The Western Europe Sovereign CDS Index is still very near its Jan. 9th all-time high. The TED spread is near the highest since May 2009. The 2Y Euro Swap Spread is near the highest since Nov. 2008. The 3M Euribor-OIS spread is near the highest since February 2009. The Libor-OIS spread is still very near the widest since May 2009, which is also noteworthy considering the equity surge off the recent lows. Overall, while improving, European credit gauges are still at stressed levels despite the fact that the European debt crisis “can-kicking” solution is supposedly at hand. China Iron Ore Spot has plunged -22.8% since Sept. 7th of last year. Shanghai Copper Inventories are up over 300.0% ytd to the highest level since March of last year. Major Asian indices were mixed overnight. However, the Shanghai Composite failed to build on yesterday's gains, falling -1.4%. Moreover,
China’s ChiNext Index(China’s Nasdaq) plunged another -5.7%(at lowest since inception in June 2010). This index is down -32.1% since Nov. 15 and down -14.3% ytd, despite the global equity rally and investor perceptions that China has entered a large easing cycle. Major European indices were mostly lower, led down by Spain’s -1.34% decline. Spanish equities remain Europe’s worst-performers ytd, dropping -1.7%. The Bloomberg European Bank/Financial Services Index was slightly lower on the day. The SOX Index is surging above its 200-day moving average today on volume as it breaks above its late-Oct. high. This is a very positive development. I would become more comfortable with the sustainability of the current equity rally if higher-quality leadership emerged. The S&P 500's convincing break above its late-Oct. highs and the 1,300 level should lead to further gains after a brief pause.
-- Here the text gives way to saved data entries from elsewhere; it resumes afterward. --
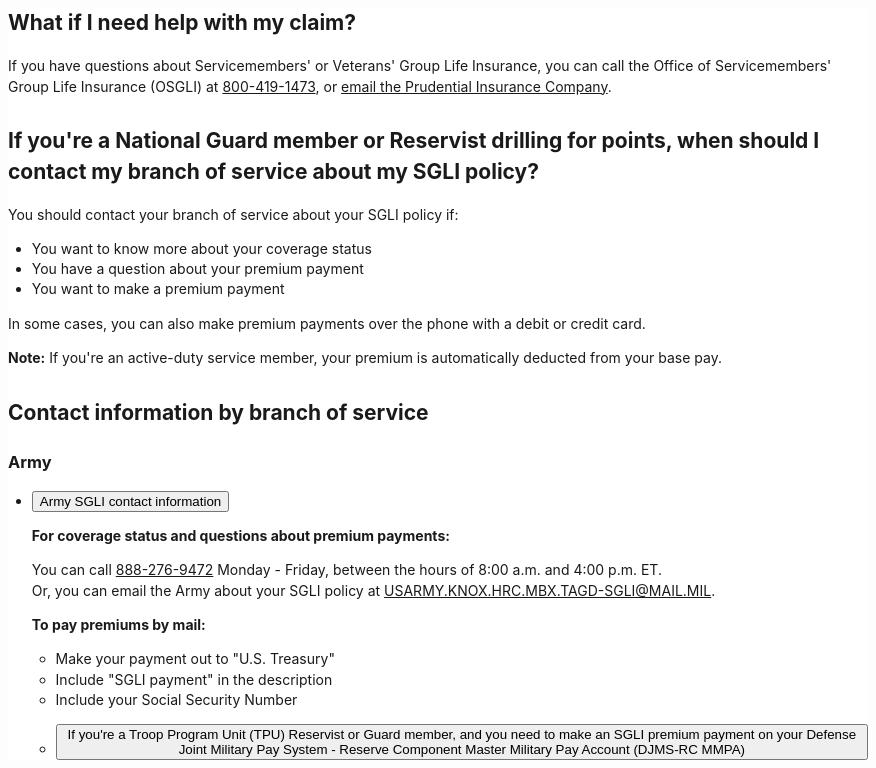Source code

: 
## What if I need help with my claim?

If you have questions about Servicemembers' or Veterans' Group Life Insurance, you can call the Office of Servicemembers' Group Life Insurance (OSGLI) at <a href="tel:+18004191473">800-419-1473</a>, or <a href="mailto:osgli.osgli@prudential.com">email the Prudential Insurance Company</a>.


## If you're a National Guard member or Reservist drilling for points, when should I contact my branch of service about my SGLI policy?

You should contact your branch of service about your SGLI policy if:

- You want to know more about your coverage status
- You have a question about your premium payment
- You want to make a premium payment

In some cases, you can also make premium payments over the phone with a debit or credit card. 

<b>Note:</b> If you're an active-duty service member, your premium is automatically deducted from your base pay.


## Contact information by branch of service

### Army

<ul class="usa-accordion">
<li>
<button class="usa-button-unstyled usa-accordion-button" aria-controls="army">Army SGLI contact information</button>
<div id="army" class="usa-accordion-content">

**For coverage status and questions about premium payments:**

You can call <a href="tel:+18882769472">888-276-9472</a> Monday - Friday, between the hours of 8:00 a.m. and 4:00 p.m. ET.
<br>
Or, you can email the Army about your SGLI policy at <a href="mailto:USARMY.KNOX.HRC.MBX.TAGD-SGLI@MAIL.MIL">USARMY.KNOX.HRC.MBX.TAGD-SGLI@MAIL.MIL</a>.

**To pay premiums by mail:**

- Make your payment out to "U.S. Treasury"
- Include "SGLI payment" in the description
- Include your Social Security Number


</div>
</li>


<ul class="usa-accordion">
<li>
<button class="usa-button-unstyled usa-accordion-button" aria-controls="djms-rc-mmpa">If you're a Troop Program Unit (TPU) Reservist or Guard member, and you need to make an SGLI premium payment on your Defense Joint Military Pay System - Reserve Component Master Military Pay Account (DJMS-RC MMPA)</button>
<div id="djms-rc-mmpa" class="usa-accordion-content">

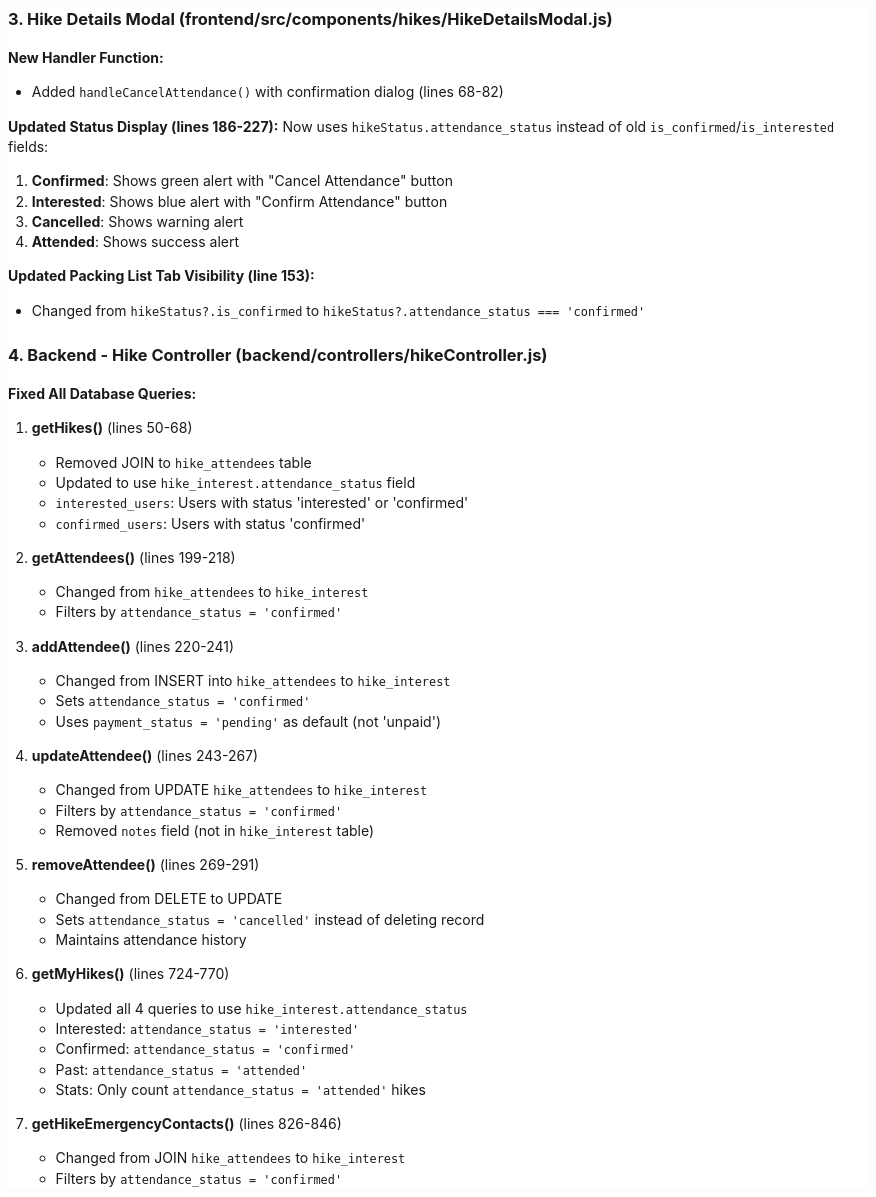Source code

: ### 3. Hike Details Modal (frontend/src/components/hikes/HikeDetailsModal.js)

**New Handler Function:**
- Added `handleCancelAttendance()` with confirmation dialog (lines 68-82)

**Updated Status Display (lines 186-227):**
Now uses `hikeStatus.attendance_status` instead of old `is_confirmed`/`is_interested` fields:

1. **Confirmed**: Shows green alert with "Cancel Attendance" button
2. **Interested**: Shows blue alert with "Confirm Attendance" button
3. **Cancelled**: Shows warning alert
4. **Attended**: Shows success alert

**Updated Packing List Tab Visibility (line 153):**
- Changed from `hikeStatus?.is_confirmed` to `hikeStatus?.attendance_status === 'confirmed'`

### 4. Backend - Hike Controller (backend/controllers/hikeController.js)

**Fixed All Database Queries:**

1. **getHikes()** (lines 50-68)
   - Removed JOIN to `hike_attendees` table
   - Updated to use `hike_interest.attendance_status` field
   - `interested_users`: Users with status 'interested' or 'confirmed'
   - `confirmed_users`: Users with status 'confirmed'

2. **getAttendees()** (lines 199-218)
   - Changed from `hike_attendees` to `hike_interest`
   - Filters by `attendance_status = 'confirmed'`

3. **addAttendee()** (lines 220-241)
   - Changed from INSERT into `hike_attendees` to `hike_interest`
   - Sets `attendance_status = 'confirmed'`
   - Uses `payment_status = 'pending'` as default (not 'unpaid')

4. **updateAttendee()** (lines 243-267)
   - Changed from UPDATE `hike_attendees` to `hike_interest`
   - Filters by `attendance_status = 'confirmed'`
   - Removed `notes` field (not in `hike_interest` table)

5. **removeAttendee()** (lines 269-291)
   - Changed from DELETE to UPDATE
   - Sets `attendance_status = 'cancelled'` instead of deleting record
   - Maintains attendance history

6. **getMyHikes()** (lines 724-770)
   - Updated all 4 queries to use `hike_interest.attendance_status`
   - Interested: `attendance_status = 'interested'`
   - Confirmed: `attendance_status = 'confirmed'`
   - Past: `attendance_status = 'attended'`
   - Stats: Only count `attendance_status = 'attended'` hikes

7. **getHikeEmergencyContacts()** (lines 826-846)
   - Changed from JOIN `hike_attendees` to `hike_interest`
   - Filters by `attendance_status = 'confirmed'`
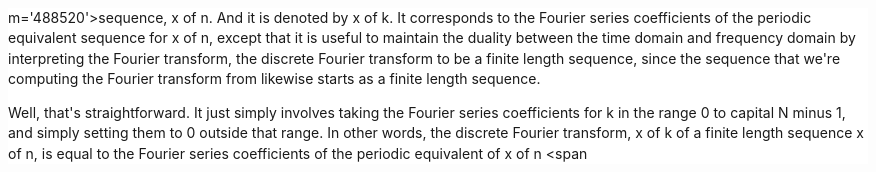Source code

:   m='488520'>sequence,</span> <span m='489600'>x</span> <span
  m='489900'>of</span> <span m='490020'>n.</span> <span m='492030'>And</span>
  <span m='493320'>it</span> <span m='493710'>is</span> <span
  m='494820'>denoted</span> <span m='495510'>by</span> <span m='495810'>x</span>
  <span m='496140'>of</span> <span m='496290'>k.</span> <span
  m='498220'>It</span> <span m='498340'>corresponds</span> <span
  m='499300'>to</span> <span m='499600'>the</span> <span
  m='499720'>Fourier</span> <span m='500140'>series</span> <span
  m='500530'>coefficients</span> <span m='501460'>of</span> <span
  m='501640'>the</span> <span m='501730'>periodic</span> <span
  m='502780'>equivalent</span> <span m='503650'>sequence</span> <span
  m='504520'>for</span> <span m='504760'>x of</span> <span m='505040'>n,</span>
  <span m='506170'>except</span> <span m='506680'>that</span> <span
  m='507820'>it</span> <span m='508090'>is</span> <span m='508300'>useful</span>
  <span m='508930'>to</span> <span m='509080'>maintain</span> <span
  m='509530'>the</span> <span m='509650'>duality</span> <span
  m='510550'>between</span> <span m='510940'>the</span> <span
  m='511030'>time</span> <span m='511420'>domain</span> <span
  m='511780'>and</span> <span m='511900'>frequency</span> <span
  m='512440'>domain</span> <span m='513580'>by</span> <span
  m='514059'>interpreting</span> <span m='515159'>the</span> <span
  m='515289'>Fourier</span> <span m='516370'>transform,</span> <span
  m='517169'>the</span> <span m='517270'>discrete</span> <span
  m='517539'>Fourier</span> <span m='517929'>transform</span> <span
  m='519190'>to</span> <span m='519309'>be</span> <span m='519669'>a</span>
  <span m='519760'>finite</span> <span m='520299'>length</span> <span
  m='520510'>sequence,</span> <span m='521950'>since</span> <span
  m='522700'>the</span> <span m='522880'>sequence</span> <span
  m='523690'>that</span> <span m='523840'>we're</span> <span
  m='523990'>computing</span> <span m='524275'>the</span> <span
  m='524560'>Fourier</span> <span m='524950'>transform</span> <span
  m='525940'>from</span> <span m='526630'>likewise</span> <span
  m='527500'>starts</span> <span m='528010'>as</span> <span m='528160'>a</span>
  <span m='528220'>finite</span> <span m='528640'>length</span> <span
  m='528850'>sequence.</span> </p><p><span m='530630'>Well,</span> <span
  m='530860'>that's</span> <span m='531100'>straightforward.</span> <span
  m='532490'>It</span> <span m='532510'>just</span> <span
  m='532720'>simply</span> <span m='533260'>involves</span> <span
  m='534010'>taking</span> <span m='534370'>the</span> <span
  m='534490'>Fourier</span> <span m='534880'>series</span> <span
  m='535270'>coefficients</span> <span m='537700'>for</span> <span
  m='538150'>k</span> <span m='538690'>in</span> <span m='538840'>the</span>
  <span m='538900'>range</span> <span m='539290'>0</span> <span
  m='540190'>to</span> <span m='540280'>capital</span> <span m='540760'>N</span>
  <span m='540910'>minus</span> <span m='541300'>1,</span> <span
  m='543210'>and</span> <span m='543540'>simply</span> <span
  m='543930'>setting</span> <span m='544290'>them</span> <span
  m='544440'>to</span> <span m='544590'>0</span> <span m='545430'>outside</span>
  <span m='545940'>that</span> <span m='546150'>range.</span> <span
  m='548450'>In</span> <span m='548600'>other</span> <span
  m='548810'>words,</span> <span m='549660'>the</span> <span
  m='549820'>discrete</span> <span m='550430'>Fourier</span> <span
  m='550790'>transform,</span> <span m='552320'>x</span> <span
  m='552610'>of</span> <span m='552740'>k</span> <span m='554210'>of</span>
  <span m='554330'>a</span> <span m='554390'>finite</span> <span
  m='554840'>length</span> <span m='555050'>sequence</span> <span
  m='555890'>x</span> <span m='556130'>of</span> <span m='556250'>n,</span>
  <span m='558020'>is</span> <span m='558170'>equal</span> <span
  m='558620'>to</span> <span m='559670'>the</span> <span
  m='560170'>Fourier</span> <span m='560690'>series</span> <span
  m='561110'>coefficients</span> <span m='563500'>of</span> <span
  m='564180'>the</span> <span m='564330'>periodic</span> <span
  m='565050'>equivalent</span> <span m='566670'>of</span> <span
  m='566850'>x</span> <span m='567100'>of</span> <span m='567320'>n</span> <span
For a sustainable equity advance from current levels, I would still expect to see further European credit gauge improvement, subsiding hard-landing fears in key emerging markets, a rising 10-year yield, better volume, stable-to-lower energy prices and higher-quality stock market leadership. One of my longs, (AAPL), is making an all-time high today. I suspect the shares are in multiple-expansion mode. I still see the stock substantially outperforming the market over the intermediate-term. I expect US stocks to trade mixed-to-higher into the close on declining Eurozone debt angst, less financial/tech sector pessimism, short-covering, better US economic data and stable energy prices.